Hapkido contains both long- and close-range fighting techniques, utilizing jumping kicks and percussive hand strikes at longer ranges as well as pressure point strikes, joint locks, or throws at closer fighting distances. Hapkido emphasizes circular motion, redirection of force, and control of the opponent. Practitioners seek to gain advantage through footwork and body positioning to incorporate the use of leverage, avoiding the use of strength against strength.

The art adapted from Daitō-ryū Aiki-jūjutsu as it was taught by Choi Yong-Sool when he returned to Korea after World War II, having lived in Japan for 30 years. This system was later combined with kicking and striking techniques of indigenous and contemporary arts such as taekkyeon, as well as throwing techniques and ground fighting from Japanese judo. Its history is obscured by the historical animosity between the Korean and Japanese people following the Second World War.

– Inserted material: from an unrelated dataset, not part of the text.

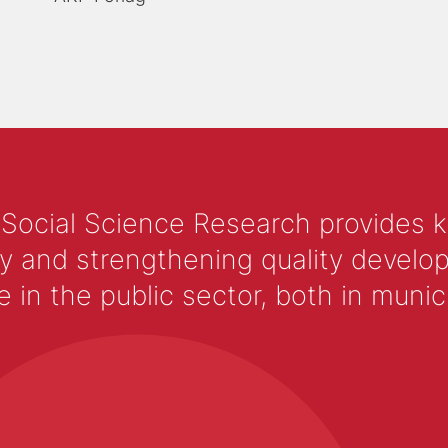
 Social Science Research provides 
y and strengthening quality develop
 the public sector, both in municip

Muay Thai is a combat sport of Thailand that uses stand-up striking along with various clinching techniques. This physical and mental discipline which includes combat on shins is known as “the art of eight limbs” because it is characterized by the combined use of fists, elbows, knees, shins, being associated with a good physical preparation that makes a full-contact fighter very efficient. Muay Thai became widespread internationally in the twentieth century, when practitioners defeated notable practitioners of other martial arts. The professional leauge is governed by The Professional Boxing Association Of Thailand (P.A.T) sanctioned by The Sport Authority Of Thailand (S.A.T), and World Professional Muaythai Federation (WPMF) overseas.